Two scooter companies — Lime and Bird — have placed scooters throughout Columbus this summer. Before scooters can be rented, riders must agree to a contract that makes clear that they are responsible for any injury or damage they cause.
The Bird agreement also tells riders in all-capital letters that “your automotive insurance policies may not provide coverage for accidents involving damage to this vehicle.”
Of course, that language is in a lengthy contract that riders might be trying to read quickly on their cellphone in their eagerness to try out the scooters.
“People just do not realize what the liability is. It’s crazy,” Koetz said.
Scooters fall in a murky area when it comes to insurance.
Some insurers offer scooter coverage on an auto policy, but that covers mopeds and sit-down-style scooters such as Vespas that are driven on public roads. Auto insurance typically excludes coverage for non-owned vehicles such as rental scooters that have fewer than four wheels, except for motorcycles.
Homeowner or renter policies usually exclude motor vehicles, but they often cover vehicles used for recreational purposes off public roads.
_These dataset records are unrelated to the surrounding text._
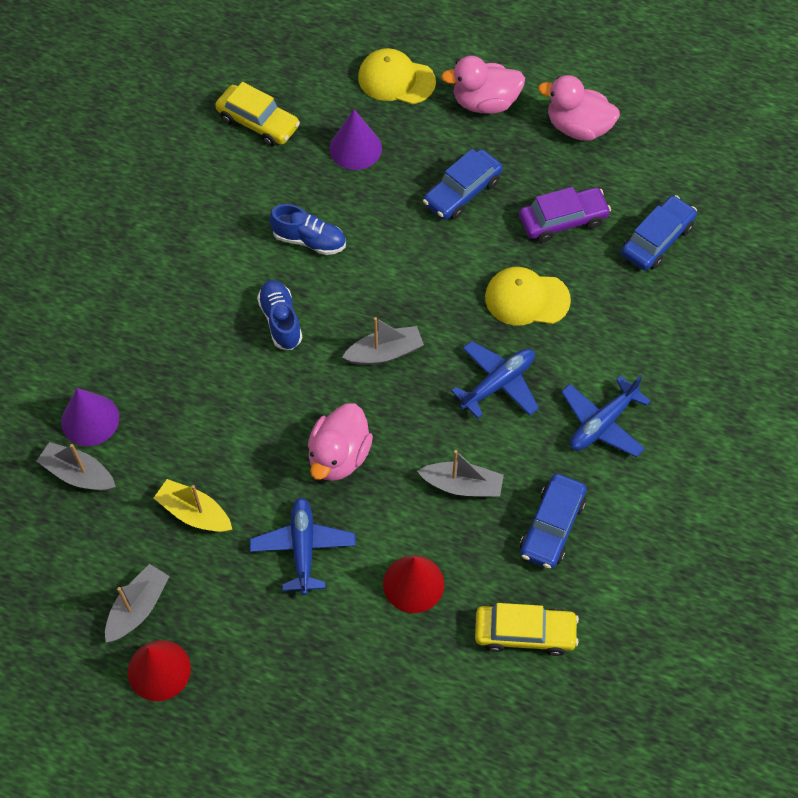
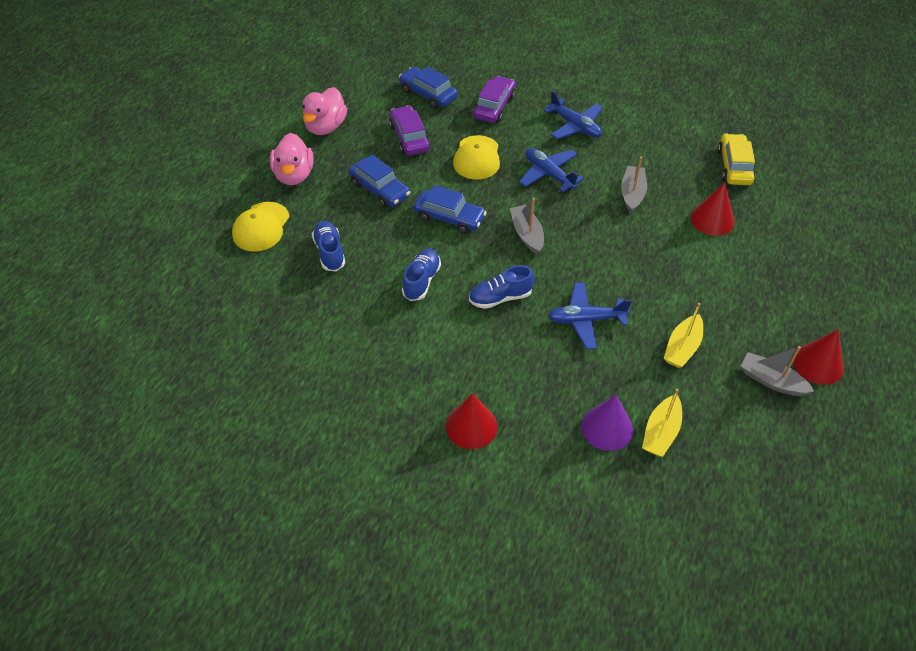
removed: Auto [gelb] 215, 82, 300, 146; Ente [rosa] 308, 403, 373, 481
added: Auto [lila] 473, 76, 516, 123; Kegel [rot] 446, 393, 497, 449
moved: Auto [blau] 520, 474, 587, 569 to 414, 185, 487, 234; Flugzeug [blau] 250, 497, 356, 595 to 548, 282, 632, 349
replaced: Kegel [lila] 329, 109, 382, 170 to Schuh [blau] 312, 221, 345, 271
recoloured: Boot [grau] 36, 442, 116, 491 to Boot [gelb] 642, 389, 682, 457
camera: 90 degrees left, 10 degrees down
Rental scooters are driven on public roads, which would be excluded.
Umbrella policies typically are meant to provide excess coverage above home and auto liability, and they generally have the same exclusions as home and auto insurance.
It’s confusing, to be sure.
“If you’re concerned about this — they don’t go that fast, about 15 mph — that you could hurt someone, talk to your company or your agent about whether there is coverage,” said James Lynch, chief actuary of the Insurance Information Institute.
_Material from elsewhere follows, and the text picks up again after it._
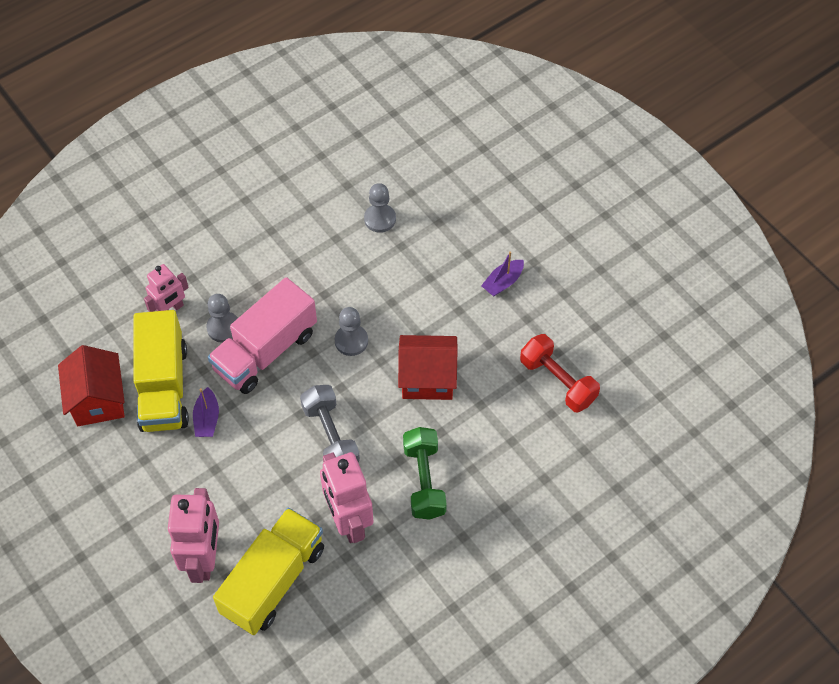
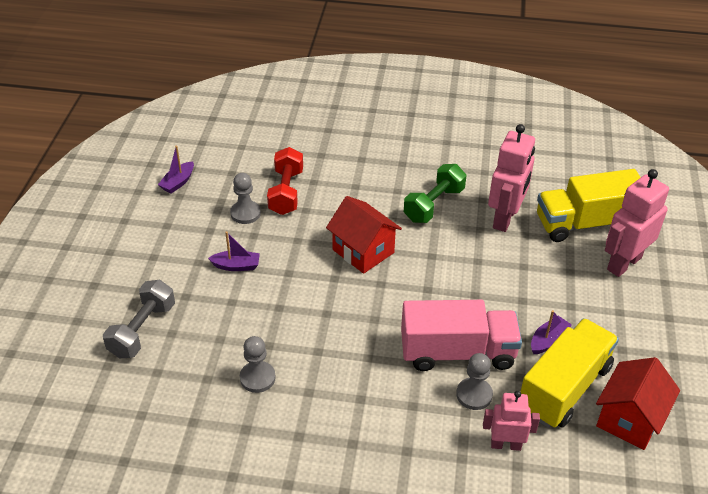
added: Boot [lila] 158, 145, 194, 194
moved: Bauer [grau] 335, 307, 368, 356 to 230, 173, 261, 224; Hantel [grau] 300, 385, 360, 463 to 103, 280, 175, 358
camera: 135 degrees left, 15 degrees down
Whether riders should have coverage is a matter of debate.
“I almost hit a couple of people,” said Tramell Jones, 21, of Columbus, while on a scooter Downtown. “There should be some type of insurance. You never know.”
Other riders said they think insurance isn’t necessary.
Michael Venne, 37, of Columbus, said he doesn’t go that fast. “It’s like riding a bike,” he said.
Koetz said the problem with insurance coverage might be addressed by the industry as scooters become more popular.
Early adopters “can run into problems with them,” Koetz said of the scooters. “The industry has not caught up with the technology yet.”